Faith & Film: Still Alice
“Still Alice” opens with a 50th birthday dinner in honor of Alice Howland, a brilliant linguistics professor at Columbia, given by her loving family. Everything seems picture-perfect for the successful, intelligent Howland family.
Not long after the dinner, Alice begins to notice that all is not right with her. She goes to California to give a guest lecture and, inexplicably, forgets a key term. When she returns to New York, she goes jogging one day and forgets where she is. Concerned, Alice consults a neurologist. They find that she has early onset Alzheimer’s. Alice informs her husband, John (Alec Baldwin) and her three grown children, Anna, Tom, and Lydia. All are shocked and, at first struggle with the diagnosis. How could Alice, such an accomplished professional, have developed such a disease so early in life?
“Still Alice” chronicles the progression of the Alzheimer’s in Alice. Alice was a great teacher, but has to admit her disease to her department chair and give up her career. She becomes distraught when she cannot find a bathroom in her seaside cottage, and has an accident. She does not sleep well, waking up John in the middle of the night looking for her phone. Alice becomes fearful and agitated. Little by little, she slips away from the world she knew and loved so much. An independent woman, she can no longer go out by herself.
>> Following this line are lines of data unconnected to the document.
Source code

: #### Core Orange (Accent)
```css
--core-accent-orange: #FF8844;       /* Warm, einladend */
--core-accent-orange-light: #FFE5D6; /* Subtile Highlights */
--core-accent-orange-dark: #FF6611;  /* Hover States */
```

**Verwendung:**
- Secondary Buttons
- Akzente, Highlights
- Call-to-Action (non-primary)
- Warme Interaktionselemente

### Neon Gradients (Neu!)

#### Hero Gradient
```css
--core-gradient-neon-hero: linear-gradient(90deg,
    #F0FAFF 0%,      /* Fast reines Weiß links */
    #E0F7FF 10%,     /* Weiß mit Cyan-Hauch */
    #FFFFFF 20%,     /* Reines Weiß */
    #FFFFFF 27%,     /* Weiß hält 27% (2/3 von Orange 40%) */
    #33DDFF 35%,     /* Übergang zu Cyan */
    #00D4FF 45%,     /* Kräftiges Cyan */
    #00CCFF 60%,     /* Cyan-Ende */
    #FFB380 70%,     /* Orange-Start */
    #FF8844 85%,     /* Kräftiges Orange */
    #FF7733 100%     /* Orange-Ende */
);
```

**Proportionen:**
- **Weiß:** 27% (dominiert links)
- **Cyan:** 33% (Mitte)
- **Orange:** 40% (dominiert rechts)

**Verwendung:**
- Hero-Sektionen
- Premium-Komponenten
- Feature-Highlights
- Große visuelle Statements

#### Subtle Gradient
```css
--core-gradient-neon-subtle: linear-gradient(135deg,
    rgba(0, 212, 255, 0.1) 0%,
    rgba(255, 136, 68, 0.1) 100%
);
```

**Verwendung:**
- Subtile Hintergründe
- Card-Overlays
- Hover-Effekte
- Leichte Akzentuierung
Julianne Moore gives a wonderful performance as Alice. In the opening scene, she is vigorous, attractive, and full of life, surrounded by her loving family. As the disease takes hold, Moore lets us in on Alice’s thoughts and emotions. Understandably, at first she cannot understand what is happening to her. She becomes frustrated and occasionally angry. In her best scene, Alice addresses a meeting of the Alzheimer’s Association, telling them what it’s like for her. Alice wants to do a good job with her talk, of course. She is anxious that she won’t get through it, but she gives a passionate talk to a supportive audience. However, she does well and receives a warm ovation.
As the disease continues to take its toll, Alice’s look begins to change. She is less attentive to her appearance. She begins to look tired and worn down. The independent Alice now physically clings to John and her children, not wanting to be left alone. John, a doctor, considers taking a position at the Mayo Clinic in Minnesota. The thought of moving to an unfamiliar place, so far from home, terrifies Alice. She is unsettled by the slightest change, or thought of change, in her life.
Alice is able to see her daughter, Anna, and her husband have a child. Anna cringes when Alice wants to hold the baby, but she lets her do so. Alice’s relationship with her youngest daughter, Lydia, is the most complex. Alice loves Lydia, but disagrees with her decision to bypass college and move to Los Angeles to pursue an acting career. Yet in the end, the two grow closer. Somehow Lydia seems to understand her mother better than her siblings.
“Still Alice” is touching and sad, as we see Alice succumb more and more to Alzheimer’s at such a young age. The film is well done, with a good cast. Yet the movie belongs to Moore. I can’t imagine anyone else playing the part of Alice, and making her so real. Moore has won many awards for her performance, and just won a much-deserved Oscar for her work in this movie. As she does in her speech before the Alzheimer’s Society, Moore lets us see into the heart and soul of a person battling Alzheimer’s. These days, it’s hard to imagine anyone whose life has not been touched by this disease. I’m thankful for this movie which helps us to understand the humanity in those who suffer from it.